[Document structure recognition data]
# # # #

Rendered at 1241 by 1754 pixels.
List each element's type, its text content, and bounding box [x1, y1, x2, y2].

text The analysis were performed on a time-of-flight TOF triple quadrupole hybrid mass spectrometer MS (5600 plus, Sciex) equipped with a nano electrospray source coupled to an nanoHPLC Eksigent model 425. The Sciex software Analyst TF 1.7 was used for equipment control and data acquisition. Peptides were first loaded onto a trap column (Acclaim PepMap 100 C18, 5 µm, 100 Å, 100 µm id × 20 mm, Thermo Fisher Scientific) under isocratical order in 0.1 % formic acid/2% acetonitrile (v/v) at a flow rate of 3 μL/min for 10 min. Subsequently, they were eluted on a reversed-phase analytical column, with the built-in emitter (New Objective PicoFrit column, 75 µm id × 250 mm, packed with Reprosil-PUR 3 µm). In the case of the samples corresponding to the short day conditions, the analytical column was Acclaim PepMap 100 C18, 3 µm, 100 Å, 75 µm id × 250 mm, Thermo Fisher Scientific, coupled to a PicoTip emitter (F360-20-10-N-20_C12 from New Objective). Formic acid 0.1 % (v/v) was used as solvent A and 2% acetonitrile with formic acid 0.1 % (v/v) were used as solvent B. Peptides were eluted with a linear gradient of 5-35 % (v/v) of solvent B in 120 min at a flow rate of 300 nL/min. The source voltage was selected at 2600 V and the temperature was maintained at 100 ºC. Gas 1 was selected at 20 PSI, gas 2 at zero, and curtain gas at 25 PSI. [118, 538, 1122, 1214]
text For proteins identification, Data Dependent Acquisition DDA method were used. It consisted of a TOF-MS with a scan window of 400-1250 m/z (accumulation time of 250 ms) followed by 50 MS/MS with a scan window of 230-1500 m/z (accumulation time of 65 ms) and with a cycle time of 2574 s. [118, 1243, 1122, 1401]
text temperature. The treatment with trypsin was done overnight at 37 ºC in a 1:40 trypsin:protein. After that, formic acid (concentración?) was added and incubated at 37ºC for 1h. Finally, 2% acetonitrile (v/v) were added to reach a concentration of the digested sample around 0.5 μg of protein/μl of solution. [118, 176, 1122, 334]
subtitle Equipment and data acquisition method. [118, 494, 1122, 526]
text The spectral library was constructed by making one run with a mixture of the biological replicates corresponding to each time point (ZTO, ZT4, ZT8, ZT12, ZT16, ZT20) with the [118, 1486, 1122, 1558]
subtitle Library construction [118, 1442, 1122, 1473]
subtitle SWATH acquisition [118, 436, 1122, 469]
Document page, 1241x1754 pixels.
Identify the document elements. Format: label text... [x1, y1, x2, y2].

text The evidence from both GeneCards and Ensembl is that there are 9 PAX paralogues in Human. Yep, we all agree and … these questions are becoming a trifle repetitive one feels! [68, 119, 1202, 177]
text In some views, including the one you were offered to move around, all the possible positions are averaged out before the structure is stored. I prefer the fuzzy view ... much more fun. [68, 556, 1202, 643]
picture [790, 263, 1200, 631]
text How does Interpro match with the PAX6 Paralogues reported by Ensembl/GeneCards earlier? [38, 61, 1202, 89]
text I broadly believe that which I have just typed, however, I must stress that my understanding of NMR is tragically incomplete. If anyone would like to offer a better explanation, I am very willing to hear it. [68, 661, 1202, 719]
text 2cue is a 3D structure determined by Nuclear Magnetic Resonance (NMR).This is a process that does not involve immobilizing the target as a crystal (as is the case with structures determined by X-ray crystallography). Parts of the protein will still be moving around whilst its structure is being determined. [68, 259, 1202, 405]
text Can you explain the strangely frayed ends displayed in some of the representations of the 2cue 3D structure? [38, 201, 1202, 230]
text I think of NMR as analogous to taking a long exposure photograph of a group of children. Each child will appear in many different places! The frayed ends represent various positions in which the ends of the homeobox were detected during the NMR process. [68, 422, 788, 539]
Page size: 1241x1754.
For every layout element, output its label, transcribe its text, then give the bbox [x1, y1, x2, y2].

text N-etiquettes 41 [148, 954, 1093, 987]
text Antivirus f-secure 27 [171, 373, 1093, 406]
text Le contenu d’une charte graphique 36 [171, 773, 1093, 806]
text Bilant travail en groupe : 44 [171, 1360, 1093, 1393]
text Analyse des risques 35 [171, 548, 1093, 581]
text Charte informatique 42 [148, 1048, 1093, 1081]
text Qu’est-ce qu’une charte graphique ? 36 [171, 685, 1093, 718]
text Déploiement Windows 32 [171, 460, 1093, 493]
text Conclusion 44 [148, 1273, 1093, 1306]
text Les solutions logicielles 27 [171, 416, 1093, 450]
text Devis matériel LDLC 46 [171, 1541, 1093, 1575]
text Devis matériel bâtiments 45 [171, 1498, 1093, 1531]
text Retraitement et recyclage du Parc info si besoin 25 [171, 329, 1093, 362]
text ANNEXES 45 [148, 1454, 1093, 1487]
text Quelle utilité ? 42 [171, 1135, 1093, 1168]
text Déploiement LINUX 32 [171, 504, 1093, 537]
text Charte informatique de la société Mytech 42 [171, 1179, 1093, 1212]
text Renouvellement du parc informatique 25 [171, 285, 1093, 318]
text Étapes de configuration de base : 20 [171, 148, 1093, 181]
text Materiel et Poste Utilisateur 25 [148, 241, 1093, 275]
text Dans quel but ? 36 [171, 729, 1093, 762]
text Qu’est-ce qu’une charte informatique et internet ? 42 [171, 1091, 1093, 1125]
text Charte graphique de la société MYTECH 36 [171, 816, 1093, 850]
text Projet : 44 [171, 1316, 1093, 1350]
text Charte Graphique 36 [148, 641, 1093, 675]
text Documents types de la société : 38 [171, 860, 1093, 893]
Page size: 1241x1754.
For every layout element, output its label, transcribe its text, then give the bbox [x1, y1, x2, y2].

# # # #

(WHAT IS NEEDED) Copy out the records above exactly.

(TASK RESPONSE)
Rendered at 1241 by 1754 pixels.
List each element's type, its text content, and bounding box [x1, y1, x2, y2].

text The analysis were performed on a time-of-flight TOF triple quadrupole hybrid mass spectrometer MS (5600 plus, Sciex) equipped with a nano electrospray source coupled to an nanoHPLC Eksigent model 425. The Sciex software Analyst TF 1.7 was used for equipment control and data acquisition. Peptides were first loaded onto a trap column (Acclaim PepMap 100 C18, 5 µm, 100 Å, 100 µm id × 20 mm, Thermo Fisher Scientific) under isocratical order in 0.1 % formic acid/2% acetonitrile (v/v) at a flow rate of 3 μL/min for 10 min. Subsequently, they were eluted on a reversed-phase analytical column, with the built-in emitter (New Objective PicoFrit column, 75 µm id × 250 mm, packed with Reprosil-PUR 3 µm). In the case of the samples corresponding to the short day conditions, the analytical column was Acclaim PepMap 100 C18, 3 µm, 100 Å, 75 µm id × 250 mm, Thermo Fisher Scientific, coupled to a PicoTip emitter (F360-20-10-N-20_C12 from New Objective). Formic acid 0.1 % (v/v) was used as solvent A and 2% acetonitrile with formic acid 0.1 % (v/v) were used as solvent B. Peptides were eluted with a linear gradient of 5-35 % (v/v) of solvent B in 120 min at a flow rate of 300 nL/min. The source voltage was selected at 2600 V and the temperature was maintained at 100 ºC. Gas 1 was selected at 20 PSI, gas 2 at zero, and curtain gas at 25 PSI. [118, 538, 1122, 1214]
text For proteins identification, Data Dependent Acquisition DDA method were used. It consisted of a TOF-MS with a scan window of 400-1250 m/z (accumulation time of 250 ms) followed by 50 MS/MS with a scan window of 230-1500 m/z (accumulation time of 65 ms) and with a cycle time of 2574 s. [118, 1243, 1122, 1401]
text temperature. The treatment with trypsin was done overnight at 37 ºC in a 1:40 trypsin:protein. After that, formic acid (concentración?) was added and incubated at 37ºC for 1h. Finally, 2% acetonitrile (v/v) were added to reach a concentration of the digested sample around 0.5 μg of protein/μl of solution. [118, 176, 1122, 334]
subtitle Equipment and data acquisition method. [118, 494, 1122, 526]
text The spectral library was constructed by making one run with a mixture of the biological replicates corresponding to each time point (ZTO, ZT4, ZT8, ZT12, ZT16, ZT20) with the [118, 1486, 1122, 1558]
subtitle Library construction [118, 1442, 1122, 1473]
subtitle SWATH acquisition [118, 436, 1122, 469]
Document page, 1241x1754 pixels.
Identify the document elements. Format: label text... [x1, y1, x2, y2].

text The evidence from both GeneCards and Ensembl is that there are 9 PAX paralogues in Human. Yep, we all agree and … these questions are becoming a trifle repetitive one feels! [68, 119, 1202, 177]
text In some views, including the one you were offered to move around, all the possible positions are averaged out before the structure is stored. I prefer the fuzzy view ... much more fun. [68, 556, 1202, 643]
picture [790, 263, 1200, 631]
text How does Interpro match with the PAX6 Paralogues reported by Ensembl/GeneCards earlier? [38, 61, 1202, 89]
text I broadly believe that which I have just typed, however, I must stress that my understanding of NMR is tragically incomplete. If anyone would like to offer a better explanation, I am very willing to hear it. [68, 661, 1202, 719]
text 2cue is a 3D structure determined by Nuclear Magnetic Resonance (NMR).This is a process that does not involve immobilizing the target as a crystal (as is the case with structures determined by X-ray crystallography). Parts of the protein will still be moving around whilst its structure is being determined. [68, 259, 1202, 405]
text Can you explain the strangely frayed ends displayed in some of the representations of the 2cue 3D structure? [38, 201, 1202, 230]
text I think of NMR as analogous to taking a long exposure photograph of a group of children. Each child will appear in many different places! The frayed ends represent various positions in which the ends of the homeobox were detected during the NMR process. [68, 422, 788, 539]
Page size: 1241x1754.
For every layout element, output its label, transcribe its text, then give the bbox [x1, y1, x2, y2].

text N-etiquettes 41 [148, 954, 1093, 987]
text Antivirus f-secure 27 [171, 373, 1093, 406]
text Le contenu d’une charte graphique 36 [171, 773, 1093, 806]
text Bilant travail en groupe : 44 [171, 1360, 1093, 1393]
text Analyse des risques 35 [171, 548, 1093, 581]
text Charte informatique 42 [148, 1048, 1093, 1081]
text Qu’est-ce qu’une charte graphique ? 36 [171, 685, 1093, 718]
text Déploiement Windows 32 [171, 460, 1093, 493]
text Conclusion 44 [148, 1273, 1093, 1306]
text Les solutions logicielles 27 [171, 416, 1093, 450]
text Devis matériel LDLC 46 [171, 1541, 1093, 1575]
text Devis matériel bâtiments 45 [171, 1498, 1093, 1531]
text Retraitement et recyclage du Parc info si besoin 25 [171, 329, 1093, 362]
text ANNEXES 45 [148, 1454, 1093, 1487]
text Quelle utilité ? 42 [171, 1135, 1093, 1168]
text Déploiement LINUX 32 [171, 504, 1093, 537]
text Charte informatique de la société Mytech 42 [171, 1179, 1093, 1212]
text Renouvellement du parc informatique 25 [171, 285, 1093, 318]
text Étapes de configuration de base : 20 [171, 148, 1093, 181]
text Materiel et Poste Utilisateur 25 [148, 241, 1093, 275]
text Dans quel but ? 36 [171, 729, 1093, 762]
text Qu’est-ce qu’une charte informatique et internet ? 42 [171, 1091, 1093, 1125]
text Charte graphique de la société MYTECH 36 [171, 816, 1093, 850]
text Projet : 44 [171, 1316, 1093, 1350]
text Charte Graphique 36 [148, 641, 1093, 675]
text Documents types de la société : 38 [171, 860, 1093, 893]
Page size: 1241x1754.
For every layout element, output its label, transcribe its text, then give the bbox [x1, y1, x2, y2].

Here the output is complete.